At the same time, relational feminist pedagogy and participatory learning as methods or ideals have continued to be influential in the field. The ideal learning situation is described as 'transformative' in nature; both students and teachers learn from each other and bear mutual responsibility for learning according to contemporary pedagogical theories. Drawing on feminist and intersectional pedagogy, it can be argued that learning should be dangerous because it has the potential to radically change one's personal view of oneself and society. This is also the aim of many gender studies courses, which follow 'consciousness-raising' methods dating back to the 1970s. Feminist pedagogy thus seems to be at odds with demands for a safer classroom. “Safety” from this critical perspective can even turn into ‘comfort’ and avoidance of talking about sensitive topics, which hinders learning, critical dialogue and social change. Another pedagogical tradition in a similar vein is norm-critical pedagogy, which draws attention to societal norms and expectations and focuses learning on becoming aware of harmful norms in order to change them. Safety could be understood as such a norm, although it is rarely formulated as such.

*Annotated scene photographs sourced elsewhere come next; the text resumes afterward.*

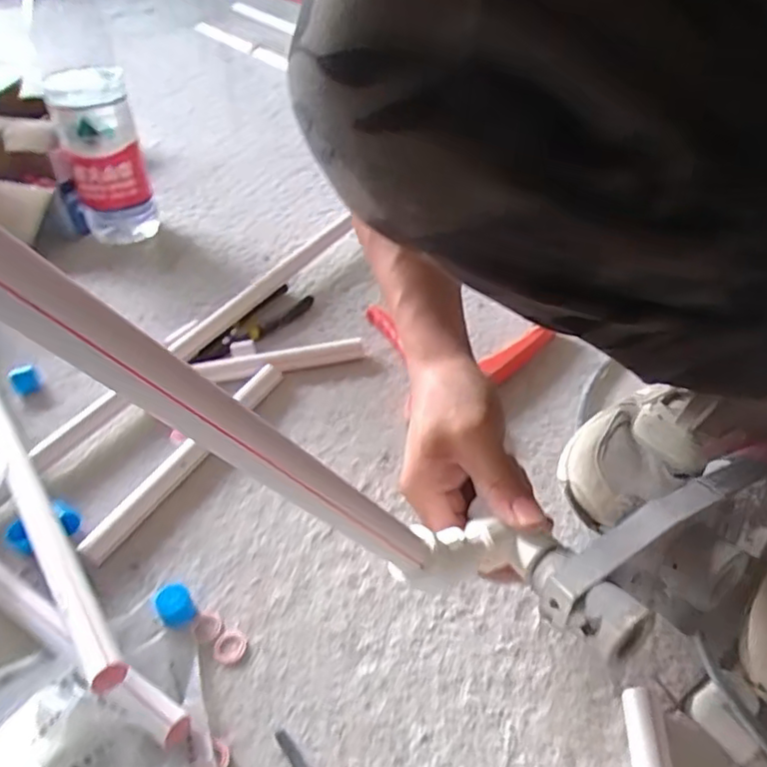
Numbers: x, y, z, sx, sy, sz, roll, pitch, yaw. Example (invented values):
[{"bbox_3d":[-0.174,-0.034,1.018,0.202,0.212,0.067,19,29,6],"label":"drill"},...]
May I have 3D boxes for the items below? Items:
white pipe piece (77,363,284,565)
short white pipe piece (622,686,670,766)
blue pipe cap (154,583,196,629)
[{"bbox_3d":[-0.158,0.058,0.520,0.017,0.023,0.227,20,46,22],"label":"white pipe piece"},{"bbox_3d":[0.146,0.208,0.342,0.019,0.023,0.072,4,42,7],"label":"short white pipe piece"},{"bbox_3d":[-0.140,0.151,0.419,0.023,0.020,0.023,-1,42,1],"label":"blue pipe cap"}]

This brief overview of two idealized learning situations, one emphasizing freedom from harm and safety, the other transgression and transformation, raises questions about how contested paradigms of learning are experienced by both teachers and students. This is where this research project intervenes with the aim of mapping and trying to understand: How can the ideals that characterize contemporary higher education - creating a 'safe' learning environment where students are protected from harmful content while creating learning situations that are transformative - be understood, and what are the consequences of current pedagogical and societal discourses on safety, danger and vulnerability for university teachers and students? This project asks whether the conflict between what could be called two paradigms of knowledge creation in the classroom is not in fact an opportunity for critique, a tension that should be maintained rather than managed or defused.

This project focuses specifically on Swedish universities and pedagogical discourse, linking them to international conversations about theory and public discourse. I continue on a line of inquiry laid out by security researchers with a Gender Studies focus at Umeå University and extend it further, to the classroom of higher education. The focus is on pedagogical norms, tools and learning environment. Comparisons to other spheres, such as discourses on American campus activities and learning spaces, will be made when relevant.

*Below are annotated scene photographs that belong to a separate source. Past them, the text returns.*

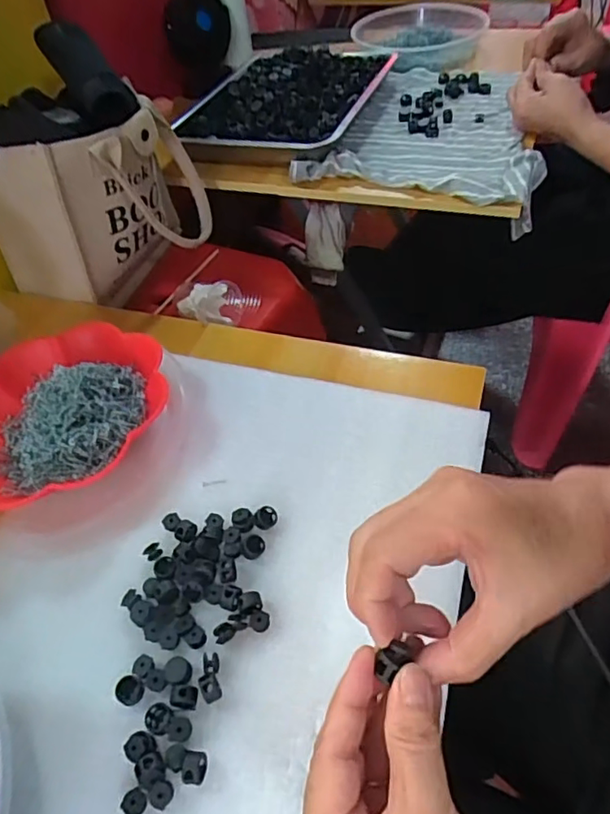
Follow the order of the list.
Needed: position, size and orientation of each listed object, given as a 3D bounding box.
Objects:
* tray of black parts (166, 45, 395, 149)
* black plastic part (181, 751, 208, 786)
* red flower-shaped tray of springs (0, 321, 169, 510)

Theoretically, this project is informed by recent feminist research on New Public Management and security creation in public space, with a particular focus on Swedish cases and Swedish pedagogy, as well as feminist pedagogies of transformation and difference, especially in a Swedish setting, and feminist intersectional theories of power and power structures/strata in research and education. Methodologically, the project mobilizes critical discourse theory and philosophy of education as well as gender studies ways of reading policy documents, debate texts in media and research.

The results of the research project will be presented as peer-reviewed articles in scientific journals in English and Swedish, and reviewed at international conferences of interest.